The next biggest source petroleum and natural gas systems, reporting 224 million metric tons of greenhouse gas emissions, a decrease of 1% from the previous year.
Environmentalists said the findings from 8,000 large emitters including power plants, coal mines, oil and gas facilities and landfills were the latest sign that action on climate change was urgently needed.
“Today’s newly-released data provides a critical tool in America’s effort to reduce climate pollution,” Environmental Defense Fund’s Peter Zalzal said in a statement. “Just last week, 400,000 people marched in New York City for action on climate change. This data will help us take that action in the most effective ways possible. The data shows why we need to swiftly deploy meaningful solutions, like EPA’s proposed Clean Power Plan, and why it’s urgent that we take additional actions to reduce methane emissions from the oil and gas sector.”

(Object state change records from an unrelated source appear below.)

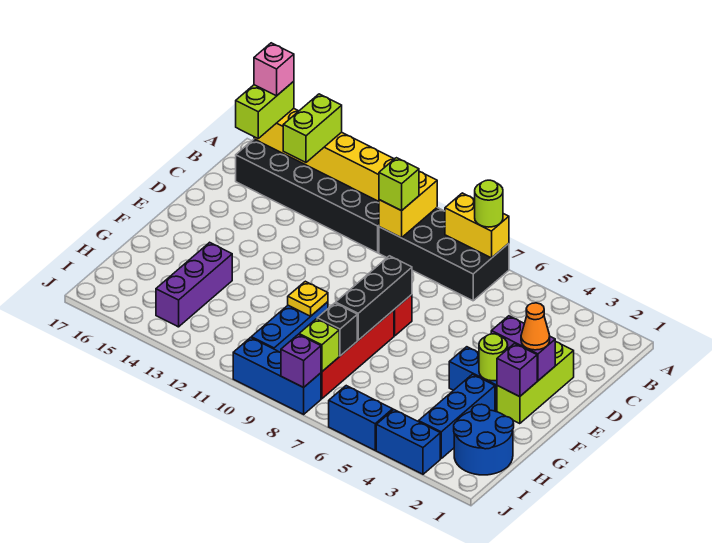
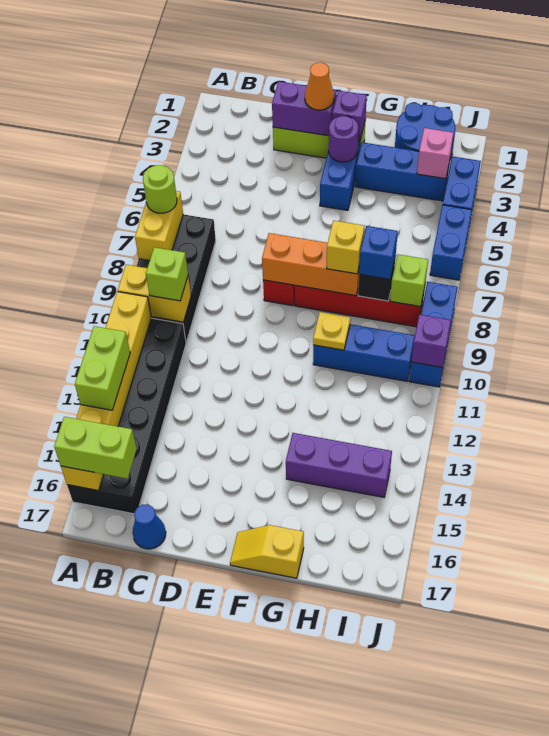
lime 1x2 brick [283,94,342,162] -> lime 1x2 brick turned to [75,326,130,410]
pink 1x1 brick [254,43,294,96] -> pink 1x1 brick moved to [417,128,453,179]
none -> blue 1x1 cone [132,504,166,549]
purple 1x2 brick [491,316,555,381] -> purple 1x2 brick turned to [272,81,337,136]
black 1x3 brick [336,256,412,340] -> orange 1x3 brick [262,233,360,296]
lime 1x1 round brick [479,334,508,381] -> purple 1x1 round brick [329,116,359,162]
none -> yellow 1x2 slope [230,525,304,578]
none -> yellow 1x1 brick [327,220,365,274]
none -> blue 1x1 brick [359,226,398,279]
purple 1x1 brick [281,334,321,387] -> purple 1x1 brick moved to [411,314,451,367]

The only positive news out of the report for environmentalists was that methane, which is 84 times more powerful that carbon dioxide, declined. Reported methane emissions from the petroleum and natural gas sector have decreased by 12% since 2011, with the largest reductions coming from hydraulically fractured natural gas wells, which have decreased by 73% during that period. EPA expects to see further emission reductions as the agency’s 2012 standards for the oil and gas industry become fully implemented.
The news comes in the wake of an announcement last week at the U.N. climate summit that a half-dozen oil and gas companies would commit to voluntarily reducing the release of methane from their facilities in partnership with the United Nations and several national governments. The United States also announced it will provide $15 million to the World Bank’s new Pilot Auction Facility for Methane and Climate Change Mitigation, which aims to generate funding for projects that reduce methane pollution.
For an industry that has been criticized for failing to address methane leaks, the news of a decrease in methane was seen as a sign that their voluntary efforts are paying off.
“We’re proud to see our industry’s efforts demonstrated in EPA data that show emissions are far lower than EPA projected just a few years ago, even as U.S. production has surged,” said Howard Feldman, American Petroleum Institute’s director of regulatory and Scientific Affairs. “Creating good paying jobs and growing the economy go hand in hand with our efforts to reduce emissions both voluntarily and in compliance with EPA emissions standards that take effect in January.”